Suspend inactive tabs manually. Before Memory Saver kicks in automatically, you can right-click any tab and select “Send to memory saver” to unload it immediately. Do this for any tabs you opened before restarting Chrome post-update. They carry memory allocations from the old browser session that can interfere with the updated process.
Kill and restart the GPU process. In Chrome’s Task Manager, select the “GPU Process” row and click “End Process.” Chrome will reinitialize it automatically within a second. This resets the GPU memory allocations without requiring a full browser restart and often fixes rendering lag that appeared after an update changed GPU compositing behavior.
Profile-Specific Slowdowns
A subtlety that trips up many users: Chrome updates can affect individual user profiles differently depending on how much data they contain. If you have a profile with years of browsing history, thousands of bookmarks, and dozens of saved passwords, post-update database migrations can run in the background for minutes to hours after the first launch following an update.
To check if this is happening, look at your disk activity immediately after launching a freshly updated Chrome. On macOS, open Activity Monitor, switch to the Disk tab, and sort by “Bytes Written.” Chrome’s database migration processes will be near the top if they are running. On Windows, use Resource Monitor’s Disk tab.
The fix is simply to wait. Let Chrome sit idle for ten to fifteen minutes after a major update before deciding performance is broken. If disk writes drop and CPU usage normalizes, the migration completed and the browser should return to normal speed.

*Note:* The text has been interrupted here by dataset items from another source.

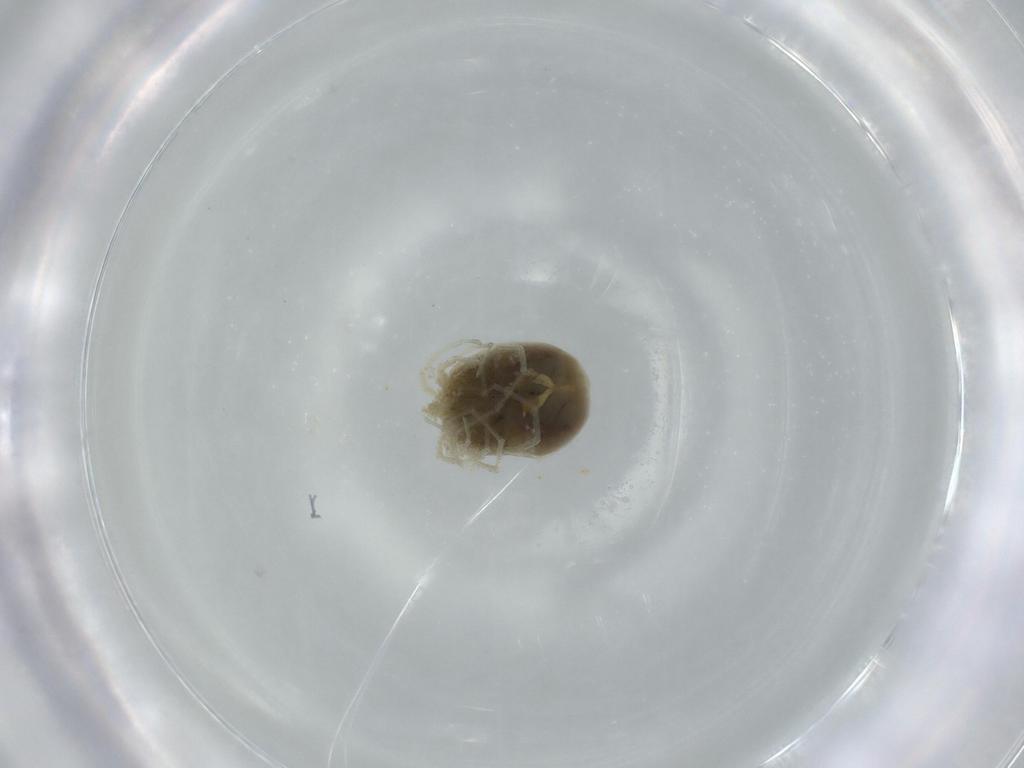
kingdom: Animalia
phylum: Arthropoda
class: Arachnida
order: Trombidiformes
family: Hygrobatidae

If the slowdown persists after background processes settle, create a test profile as described in the Profile Corruption section above. Compare performance between your main profile and the clean test profile. A significant difference in speed points to profile data as the cause, either corruption, a problematic extension installed only in that profile, or a massive browsing history database that is legitimately slower to query.
When to Seek Further Help
If you’ve tried all these solutions and Chrome remains slow after updates, consider:
- Checking for system-level conflicts (other software, antivirus, or VPN clients that hook into network traffic)

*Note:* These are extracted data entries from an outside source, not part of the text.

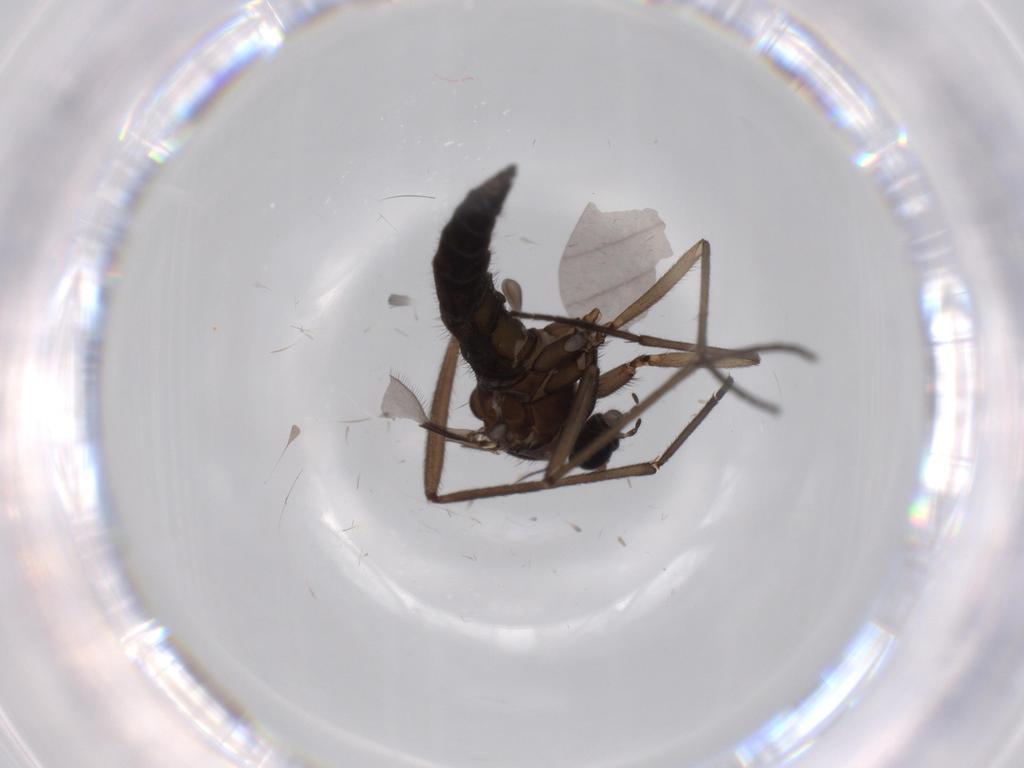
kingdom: Animalia
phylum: Arthropoda
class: Insecta
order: Diptera
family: Sciaridae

- Ensuring your operating system is updated, since Chrome updates sometimes require newer OS graphics or networking libraries
- Verifying your hardware meets Chrome’s current requirements, post-Manifest V3, Chrome’s resource floor crept upward
- Reporting the issue to Google through
chrome://feedbackso engineers can see your hardware specs alongside the report - Checking the Chromium bug tracker at bugs.chromium.org for open issues matching your symptoms before spending more time debugging, someone may have already filed a report with a workaround or a confirmed fix in the next release
Chrome’s performance after an update largely depends on your specific setup, extension ecosystem, and how the update changed internal processes. By systematically working through these solutions, starting with the Task Manager baseline and flags before jumping to reinstalls, you can typically restore or even improve browser performance without losing any of your data.